Sono numeroso i produttori cinesi di smartphone sospettati di distribuire malware all’interno dei propri dispositivi al fine di guadagnare illecitamente o per raccogliere dati senza il consenso degli utenti. Negli ultimi anni è diventato sempre più facile acquistare prodotti che non sono commercializzati ufficialmente in altri Paesi, grazie a importatori e distributori a livello globale.

Per molti si aprono dunque le porte di mercati molto appetibili, con milioni di utenti che possono rappresentare fonti inconsapevoli di guadagno. È il caso di Gionee, azienda che alcuni di voi conosceranno, che opera in questo settore fin dal lontano 2002 e che è stata a lungo una delle realtà più importanti nel mercato locale.

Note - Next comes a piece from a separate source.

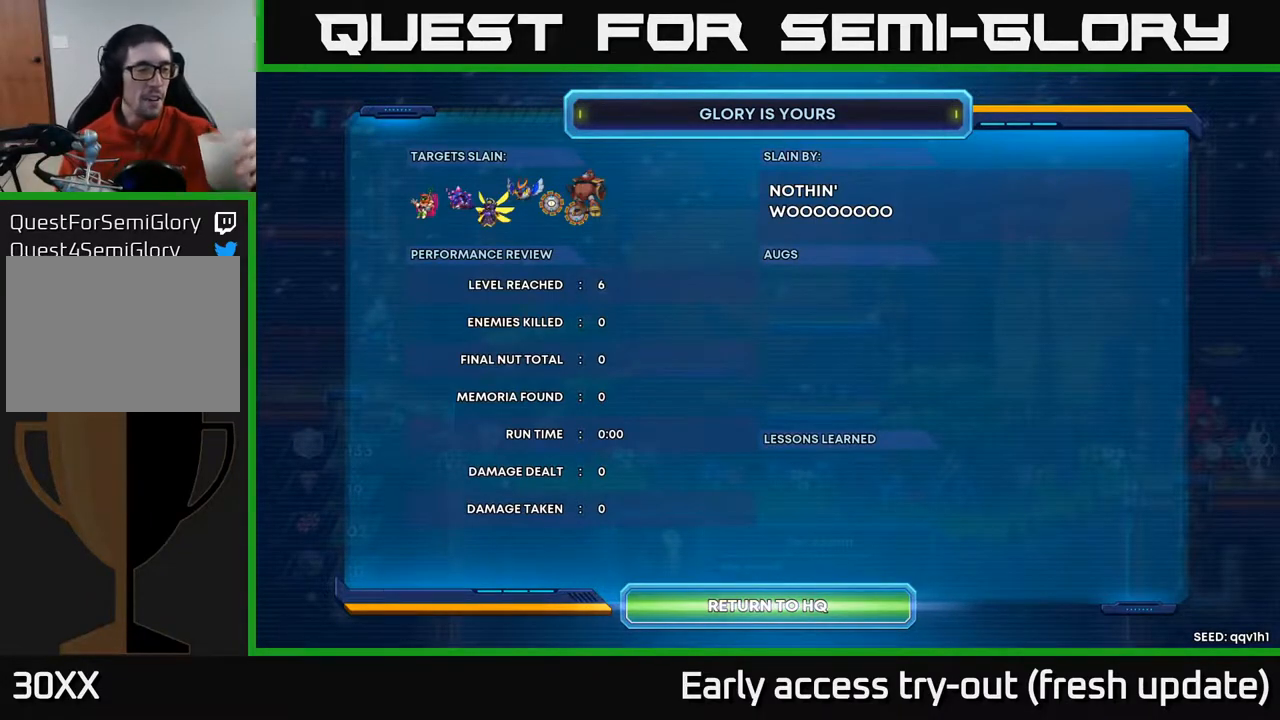
Gameplay with a controller (Xbox layout); each line is a JSON object with the inputs held at the frame after it. "events" lists button and stick changes between this image and that frame as [ms after this image, input, new state], when the widget could be followed in between.
{"buttons": [], "left_stick": "center", "right_stick": "center", "events": []}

La compagnia è stata giudicata colpevole di aver installato un trojan all’interno di oltre 20 milioni di smartphone, come ha recentemente deliberato una Corte di Giustizia cinese. Per la precisione la sentenza ha colpito la sussidiaria Shenzhen Zhipu Technology, di cui Gionee detiene l’85% delle azioni.

La vicenda risale al periodo che va dal dicembre 2018 all’ottobre 2019 quando, attraverso un aggiornamento dell’app Story Lock Screen è stato distribuito un malware su circa 21,75 milioni di smartphone. La compagnia avrebbe utilizzato la Dark Horse Platform per installare in maniera efficiente il malware che avrebbe permesso a Gionee di incassare oltre 3,5 milioni di euro, mostrando annunci pubblicitari non richiesti dagli utenti.

Per quattro dirigenti della sussidiaria è arrivata una pesante condanna a tre anni e mezzo di reclusione con una multa di 25.000 euro: si tratta del CEO Xu Li, insieme a Zhu Ying, Jia Zhengqiang e Pan Qi.